While you still have over a month to get ready for Christmas, Ruth Ann Young and her team of elves only have until the end of the week.
"We're sending the Spirit of Christmas to the front lines, once again," Young says.
For the past eight years, Ruth Ann and her band of volunteers have put together care packages for troops in Iraq. The effort began after an old high school friend in the military sent her a photo.
"And the picture was their PX," she remembers. "And it was empty."
And it was Christmas.
So Young enlisted the help of her church and all her friends and set-out to change things.
"We have sent a total of 62,000 individual Christmas packages to the front lines," she says with a big smile.
A tight deadline
This year her goal is to put together 8,000 packages, but she needs some help. Because the focus of the war has shifted from Iraq to Afghanistan, Young is sending her gifts to that part of the world.
That decision puts pressure on her operation: She has to mail things much sooner. Not only did she get a late start, but she has to begin mailing the care packages a week from today.
Young gets help from people who've been with her since day one, like Jeff Leichleiter, President of Tim's Cascade Snacks.
"Personally, I'm an old military guy, and Tim, our founder, is a military person as well," Leichleiter says. "We just like to give back where we can. We know what it feels like for those guys to be overseas at the holidays."
Big boost from small gifts
As his crew unloads thousands of bags of chips from the back of a truck, Matt Gregory with the Kirkland Kiwanis is on the other side of the warehouse, sorting through all the donated books and magazines.

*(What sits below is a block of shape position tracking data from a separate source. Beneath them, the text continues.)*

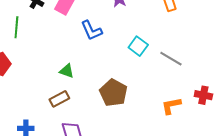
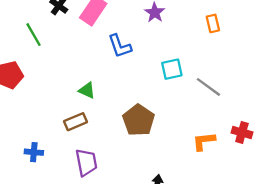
green line: (16, 27) -> (34, 35), turned -40
cyan square: (138, 46) -> (172, 69), turned 36

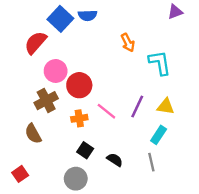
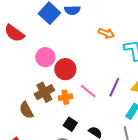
red semicircle: (35, 43) -> (14, 33), moved, turned -95
orange arrow: (128, 43) -> (106, 33), turned -42
brown cross: (46, 101) -> (44, 92), moved

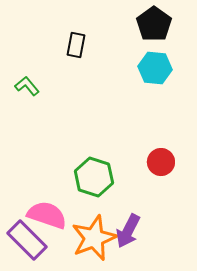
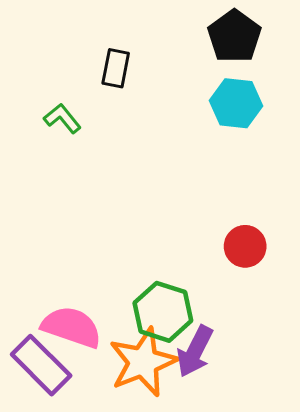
green L-shape: (27, 86) -> (62, 118), moved
green hexagon: (94, 177) -> (163, 312), moved

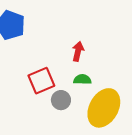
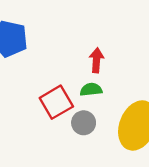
green semicircle: (82, 79) -> (91, 90), moved

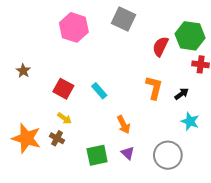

"They don't have anything else to read," he says as he flips through a couple of books. Gregory says it doesn't matter if the reading material is old -- the troops really value anything that temporarily takes their mind off the battle.
Former Marine Sergeant Lucas Coffey knows this for a fact. He was stationed in Iraq two years ago and remembers the day the gift packages came in on the mail truck.

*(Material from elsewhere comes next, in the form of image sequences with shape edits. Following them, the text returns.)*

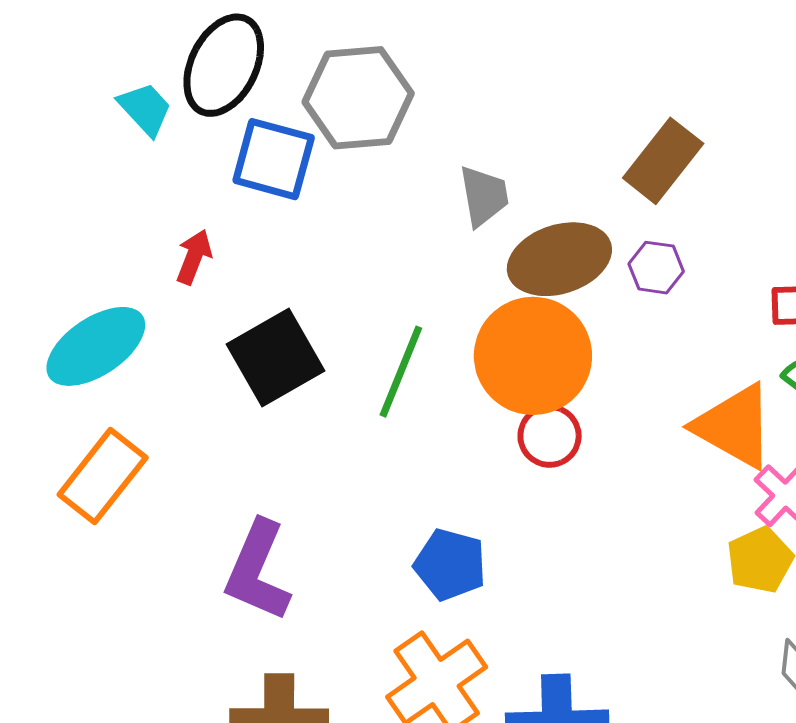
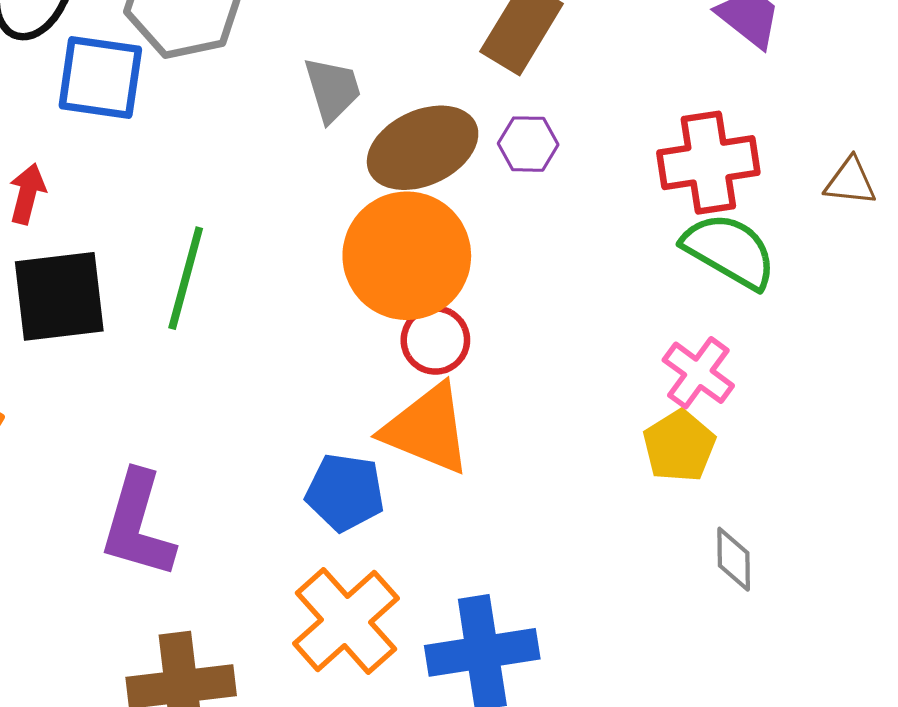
black square: (275, 358) -> (59, 296), moved, turned 30
green line: (401, 372) -> (186, 278), moved
orange triangle: (734, 426) -> (427, 429), moved

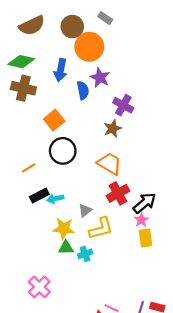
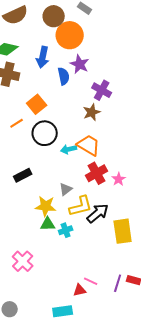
orange line: (29, 168) -> (17, 123), moved
cyan arrow: (55, 199) -> (69, 149), moved
black arrow: (145, 203) -> (98, 213), moved
pink star: (141, 220) -> (119, 179), moved
yellow rectangle: (146, 238) -> (123, 231), moved, size x1.4

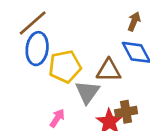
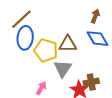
yellow pentagon: (65, 67) -> (46, 50), turned 30
brown triangle: (109, 70) -> (68, 44), moved

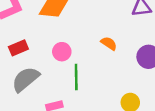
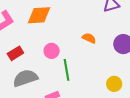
gray semicircle: (26, 79) -> (25, 78), turned 30

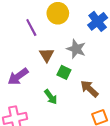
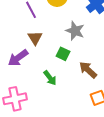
brown triangle: (47, 55) -> (35, 38), moved

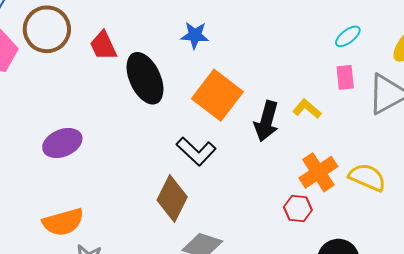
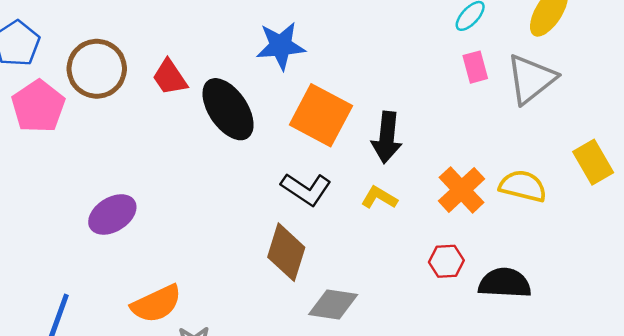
blue star: (195, 35) -> (281, 46), size x1.4
yellow L-shape: (307, 109) -> (379, 198), moved
purple ellipse: (62, 143) -> (112, 214), moved
red hexagon: (298, 208) -> (446, 261), moved

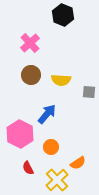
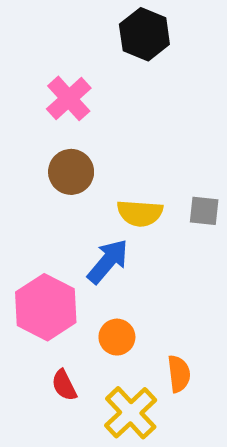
yellow semicircle: (61, 80) -> (140, 213), moved
orange semicircle: (78, 163) -> (179, 374), turned -63

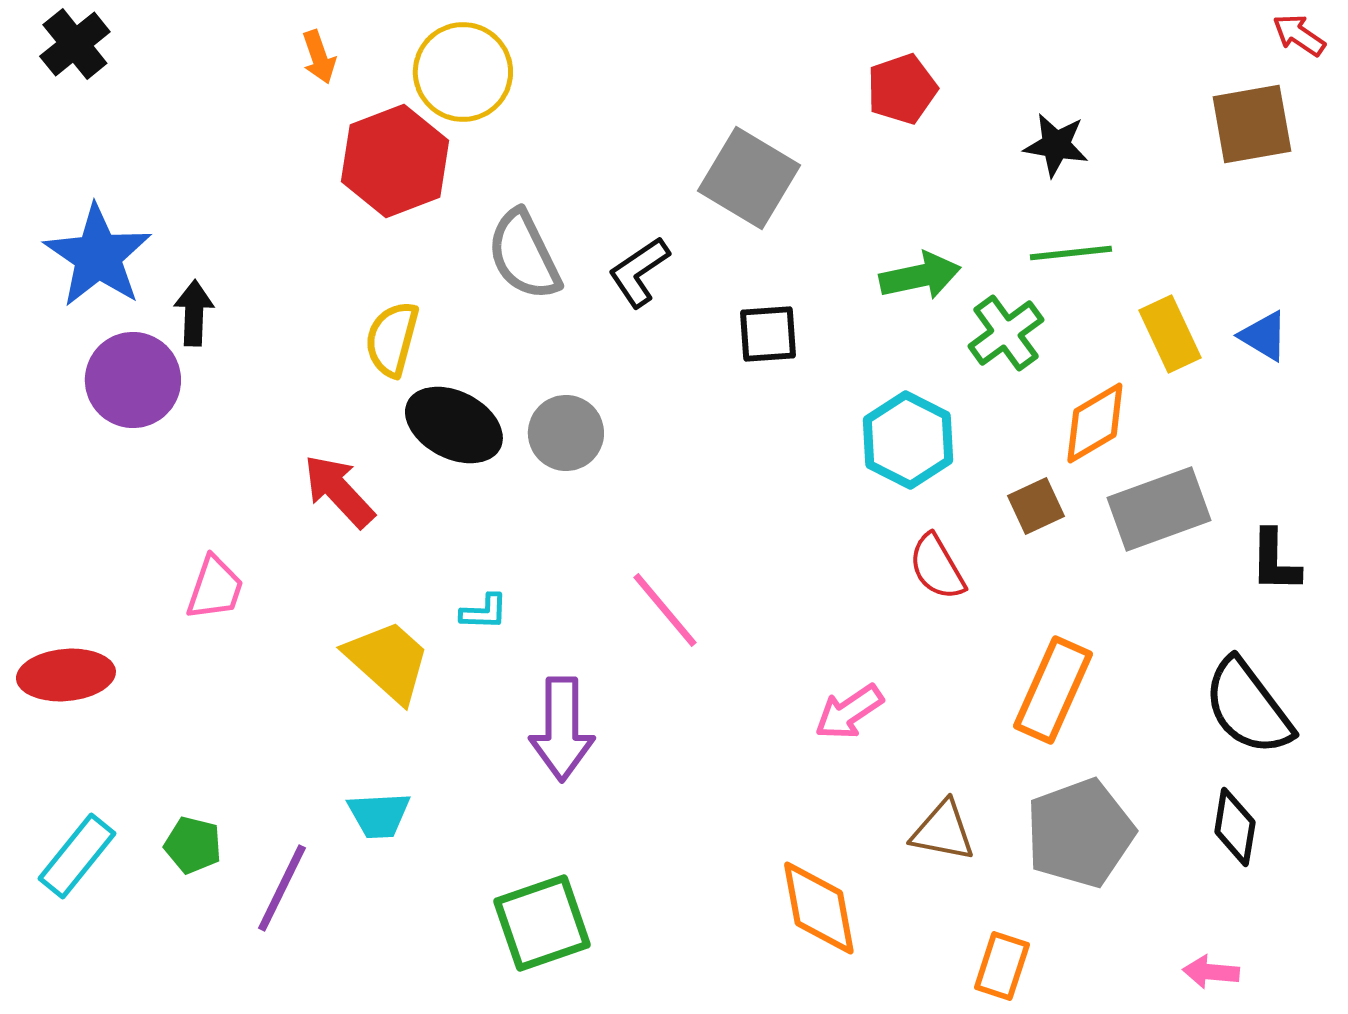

"There were some exuberant expletives of excitement," he says with a laugh.
Once the packages arrived and were unloaded, Coffey says they did their best to make it a holiday just like back home.

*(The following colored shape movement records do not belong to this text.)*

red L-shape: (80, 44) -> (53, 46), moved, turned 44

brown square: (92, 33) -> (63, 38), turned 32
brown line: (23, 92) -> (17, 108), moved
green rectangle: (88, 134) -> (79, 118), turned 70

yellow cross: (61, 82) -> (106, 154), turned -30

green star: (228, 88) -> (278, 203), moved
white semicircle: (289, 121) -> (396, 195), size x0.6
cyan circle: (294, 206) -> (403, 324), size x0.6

"There are some makeshift Christmas trees that we'll set-up," he recalls. "We did our best to create our own little celebration."
It's enough to make even a Marine tear-up.
"With Marines, we kind of elect to show toughness, I guess, but everybody has emotions."
Just two years ago, he received one of Young's care packages. This year, he's back in Kirkland, helping her assemble the boxes for the troops that remain overseas.
'Thank you'
If you have a service member in your family, you dread the 4 a.m. phone call. Young received one last year and feared the worst.
"They said 'We have a long distance call coming from somewhere in Iraq,'" she recalls. "And I said 'I'm sorry, you have a wrong connection, I don't know anyone in Iraq.' And they said 'No, this is…' and he gave me his name. 'We are calling long distance to say thank you for thinking of us.'"
"There were tons of people in the background yelling, and they were opening their Christmas packages. I was speechless."
She will never forget that moment, or the cards and letters she's received from the troops. Sgt. Coffey won't soon forget either.
"Holiday time is usually when morale is the lowest," Coffey says. "So, when packages come, it definitely helps to boost morale. And it does get you in an emotional way to know that people are taking the time to do this."
Again, this year's "Operation Iraq-Afghanistan" effort is under way, and all donations must be collected by this coming Friday, November 12th.